Educators and employers want to work together, Erlacher said, “but the problem is, it’s confusing and time-consuming for everyone,” which is why an intermediary like Workplace Learning Connection is beneficial.

The Iowa Department of Economic Development has given $900,000 to the Iowa Department of Education to provide up to $60,000, with some matching dollars, to areas served by community colleges to set up intermediary organizations.

Alexis Devine, director of Lifespan Youth Development and Youth Employment programs in Rhode Island, shared how her program helps provide at-risk youths summer jobs within Lifespan Corp. In 2008, her group helped 100 youths, up from its pilot phase in 2004, which served 18 youths. Thirty percent of the teenagers who participate have gone on to get permanent jobs with Lifespan.

Other attendees at the conference seemed to be there to network and share their own practices as well.

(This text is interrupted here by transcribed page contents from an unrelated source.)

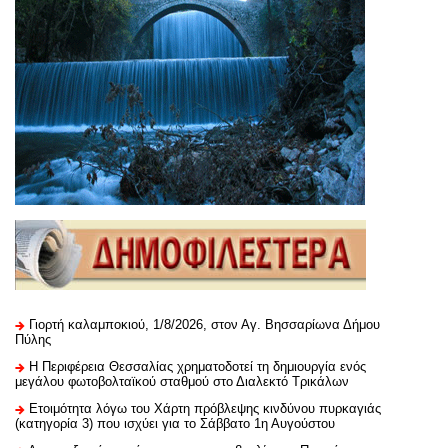
Γιορτή καλαμποκιού, 1/8/2026, στον Αγ. Βησσαρίωνα Δήμου
Πύλης
H Περιφέρεια Θεσσαλίας χρηματοδοτεί τη δημιουργία ενός
μεγάλου φωτοβολταϊκού σταθμού στο Διαλεκτό Τρικάλων
Ετοιμότητα λόγω του Χάρτη πρόβλεψης κινδύνου πυρκαγιάς
(κατηγορία 3) που ισχύει για το Σάββατο 1η Αυγούστου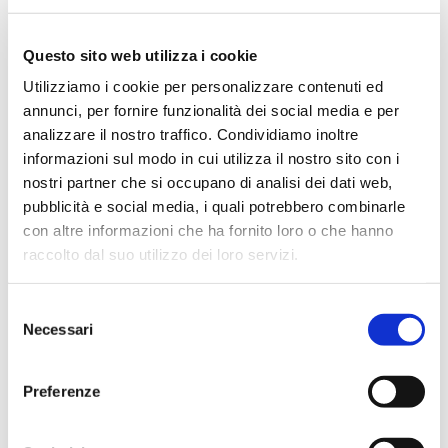
News
Questo sito web utilizza i cookie
Park in progress
Utilizziamo i cookie per personalizzare contenuti ed
annunci, per fornire funzionalità dei social media e per
analizzare il nostro traffico. Condividiamo inoltre
informazioni sul modo in cui utilizza il nostro sito con i
RICERCA
nostri partner che si occupano di analisi dei dati web,
pubblicità e social media, i quali potrebbero combinarle
con altre informazioni che ha fornito loro o che hanno
raccolto dal suo utilizzo dei loro servizi.
S
TAG CLOUD
Necessari
e
l
#IWMC2025
Accoglienza
e
Preferenze
z
Blue Marina Awards
certosa
i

Sara Wickham of Nationwide Mutual Insurance Co. explained how her company offers one to two internships to Scavo women students a year, and the Technology Association of Iowa has recently started HyperStream, a program where companies work with students on technology-focused projects.

“I was really glad to see all the really successful programs built around the high school age,” Gibbons said. “Talking with employers, many of them do college internships, but I haven’t heard much about high school. … It needs to start earlier than college.”